Retrofit, Adaptive Reuse and the Risk of Getting Heritage Wrong
Robert Sharples is a Senior Conservation Architect at Bowman Riley. With over 15 years of experience, Robert has found a deep commitment to preserving heritage assets.
Adaptive reuse and retrofit are often used interchangeably. I acknowledge that both are approaches to working with existing buildings, especially traditional and historic, yet I often ask: what is the distinction between them? Can a project be both, and is it sustainable?
Adaptive reuse is about, firstly, changing use. It’s about giving a building a new purpose: an industrial mill transformed by the community, a church becomes a workplace, a block of stables used for residential. The challenge is to ensure that the core identity of any heritage asset and its setting are considered.

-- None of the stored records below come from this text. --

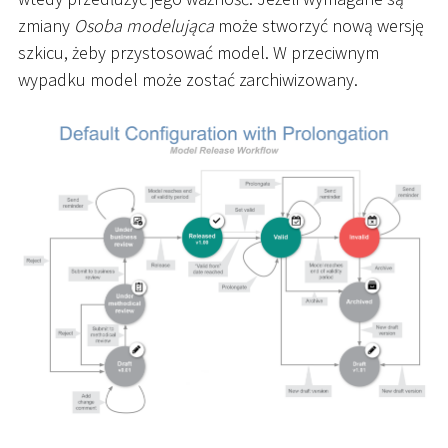
zmiany
Osoba modelująca
może stworzyć nową wersję
szkicu, żeby przystosować model. W przeciwnym
wypadku model może zostać zarchiwizowany.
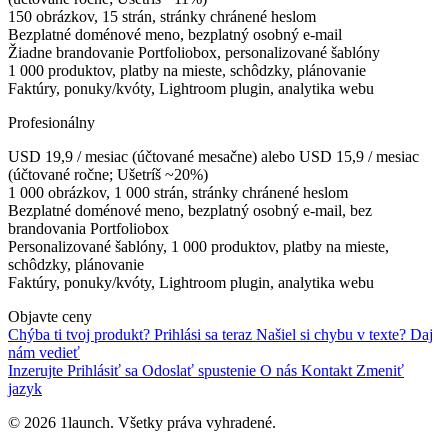
150 obrázkov, 15 strán, stránky chránené heslom
Bezplatné doménové meno, bezplatný osobný e-mail
Žiadne brandovanie Portfoliobox, personalizované šablóny
1 000 produktov, platby na mieste, schôdzky, plánovanie
Faktúry, ponuky/kvóty, Lightroom plugin, analytika webu
Profesionálny
USD 19,9 / mesiac (účtované mesačne) alebo USD 15,9 / mesiac
(účtované ročne; Ušetríš ~20%)
1 000 obrázkov, 1 000 strán, stránky chránené heslom
Bezplatné doménové meno, bezplatný osobný e-mail, bez
brandovania Portfoliobox
Personalizované šablóny, 1 000 produktov, platby na mieste,
schôdzky, plánovanie
Faktúry, ponuky/kvóty, Lightroom plugin, analytika webu
Objavte ceny
Chýba ti tvoj produkt?
Prihlási sa teraz
Našiel si chybu v texte?
Daj
nám vedieť
Inzerujte
Prihlásiť sa
Odoslať spustenie
O nás
Kontakt
Zmeniť
jazyk
© 2026 1launch. Všetky práva vyhradené.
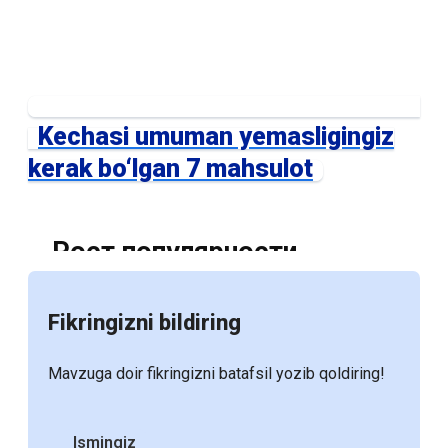
Kechasi umuman yemasligingiz
kerak bo‘lgan 7 mahsulot
Рост популярности
электронных учебников:
Fikringizni bildiring
Причины и перспективы
Mavzuga doir fikringizni batafsil yozib qoldiring!
С развитием цифровых технологий и
увеличением доступности электронных
Ismingiz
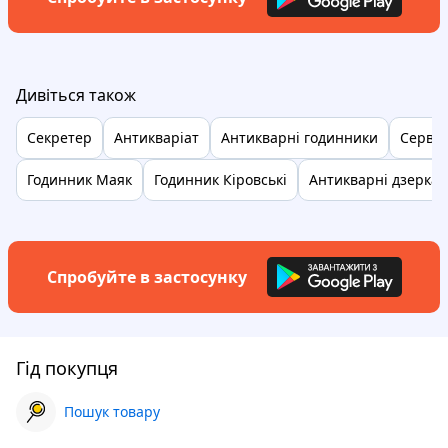
Дивіться також
Секретер
Антикваріат
Антикварні годинники
Серван
Годинник Маяк
Годинник Кіровські
Антикварні дзеркал
Спробуйте в застосунку
Гід покупця
Пошук товару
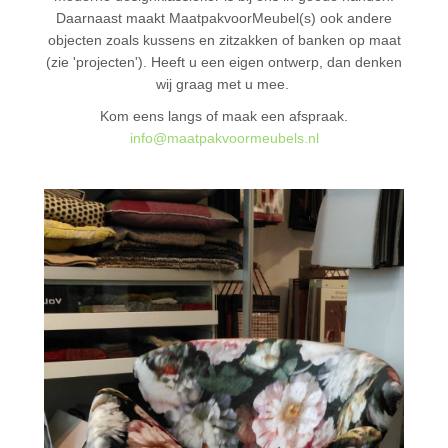
Daarnaast maakt MaatpakvoorMeubel(s) ook andere
objecten zoals kussens en zitzakken of banken op maat
(zie 'projecten'). Heeft u een eigen ontwerp, dan denken
wij graag met u mee.
Kom eens langs of maak een afspraak.
info@maatpakvoormeubels.nl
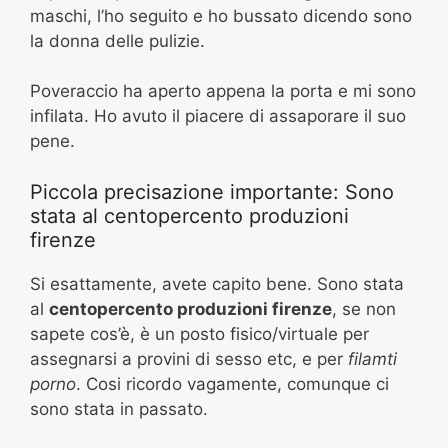
maschi, l’ho seguito e ho bussato dicendo sono
la donna delle pulizie.
Poveraccio ha aperto appena la porta e mi sono
infilata. Ho avuto il piacere di assaporare il suo
pene.
Piccola precisazione importante: Sono
stata al centopercento produzioni
firenze
Si esattamente, avete capito bene. Sono stata
al
centopercento produzioni firenze
, se non
sapete cos’è, è un posto fisico/virtuale per
assegnarsi a provini di sesso etc, e per
filamti
porno
.
Cosi ricordo vagamente, comunque ci
sono stata in passato.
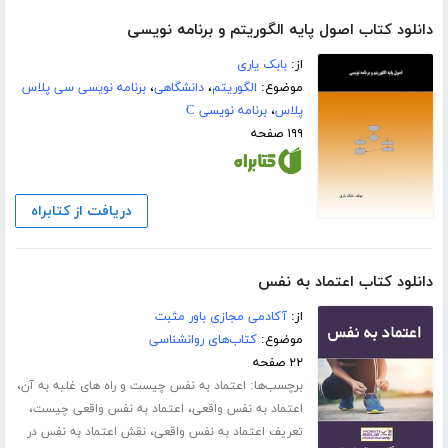
دانلود کتاب اصول پایه الگوریتم و برنامه نویسی
از:
بابک یاری
موضوع:
الگوریتم
،
دانشگاهی
،
برنامه نویسی سی پلاس
پلاس
،
برنامه نویسی C
۱۹۹ صفحه
دریافت از کتابراه
دانلود کتاب اعتماد به نفس
از:
آکادمی مجازی باور مثبت
موضوع:
کتاب‌های روانشناسی
۲۲ صفحه
برچسب‌ها:
،
اعتماد به نفس چیست و راه های غلبه به آن
،
،
اعتماد به نفس واقعی
اعتماد به نفس واقعی چیست
،
تعریف اعتماد به نفس واقعی
نقش اعتماد به نفس در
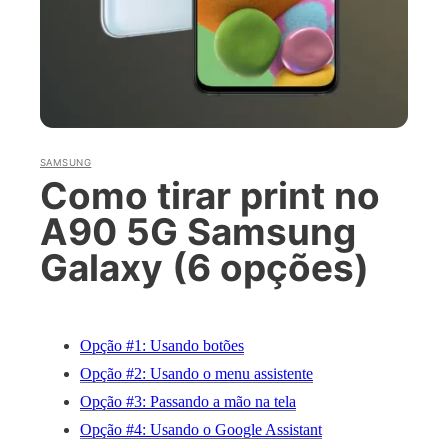
SAMSUNG
Como tirar print no
A90 5G Samsung
Galaxy (6 opções)
Opção #1: Usando botões
Opção #2: Usando o menu assistente
Opção #3: Passando a mão na tela
Opção #4: Usando o Google Assistant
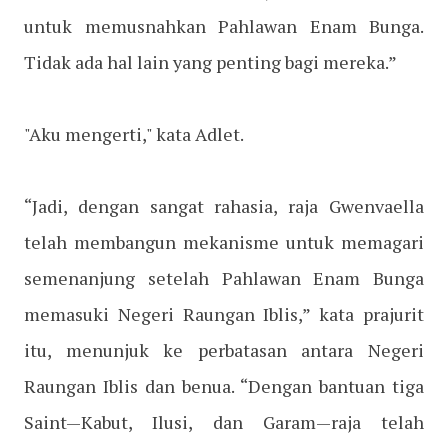
untuk memusnahkan Pahlawan Enam Bunga.
Tidak ada hal lain yang penting bagi mereka.”
"Aku mengerti," kata Adlet.
“Jadi, dengan sangat rahasia, raja Gwenvaella
telah membangun mekanisme untuk memagari
semenanjung setelah Pahlawan Enam Bunga
memasuki Negeri Raungan Iblis,” kata prajurit
itu, menunjuk ke perbatasan antara Negeri
Raungan Iblis dan benua. “Dengan bantuan tiga
Saint—Kabut, Ilusi, dan Garam—raja telah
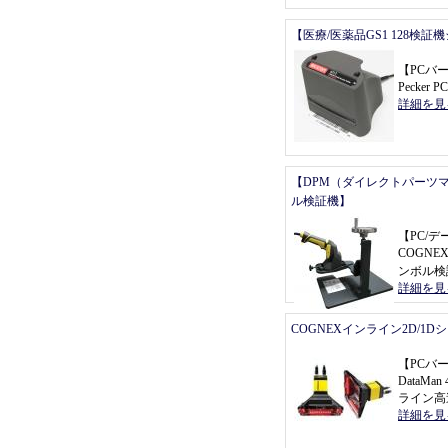
【医療/医薬品GS1 128検証
【
PCバ
Pecker P
詳細を見
【DPM（ダイレクトパーツ
ル検証機】
【
PC/
COGNEX
ンボル検
詳細を見
COGNEXインライン2D/1
【
PCバ
DataMa
ライン高
詳細を見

The biggest pitfalls can include not understanding the building’s condition well enough and expecting too much from what an asset can truly deliver. A proposal must think imaginatively about the content of a building’s character, history and significance. An assessment of significance undertaken by a specialist seeds this understanding.
To retrofit traditional and historic buildings, to me, this is more about improving performance. It’s about energy efficiency, user comfort and building longevity. Think thermal calculations, internal and external wall insulation, roof, window and door upgrades.
Development can be misplaced and unsustainable when the design doesn’t consider building pathology. How does a building breathe? Where does the moisture go? When is it appropriate to use vapour-permeable materials? All to ask, why does it matter to performance?
Minimal intervention can be a missed trick, and sometimes one solution over another can be detrimental. Similar to adaptive reuse, the starting point must be assessing significance, namely building fabric. If the windows are historic and of interest, the designer should think holistically, prioritise conservation, and prepare options based on their impact. I don’t believe adaptive reuse and retrofit are mutually exclusive. The main difference I see is that retrofit is more objective than Adaptive reuse – a science, let’s say.
A retrofit project could overlook the idea of place. I do believe a project can be both if negotiated properly. For me, both adaptive reuse and retrofit are about telling a story. I like to feel a building’s history just as much as to seal its future performance. Today, we are challenged with developing existing building stock sustainably against a balanced agenda of short and long-term benefits.
As we challenge more of our historic and traditional buildings in how we use and improve them, retaining their heritage value is ever more important. Understanding not just what we change, but to understand why we change and understand will it cause harm?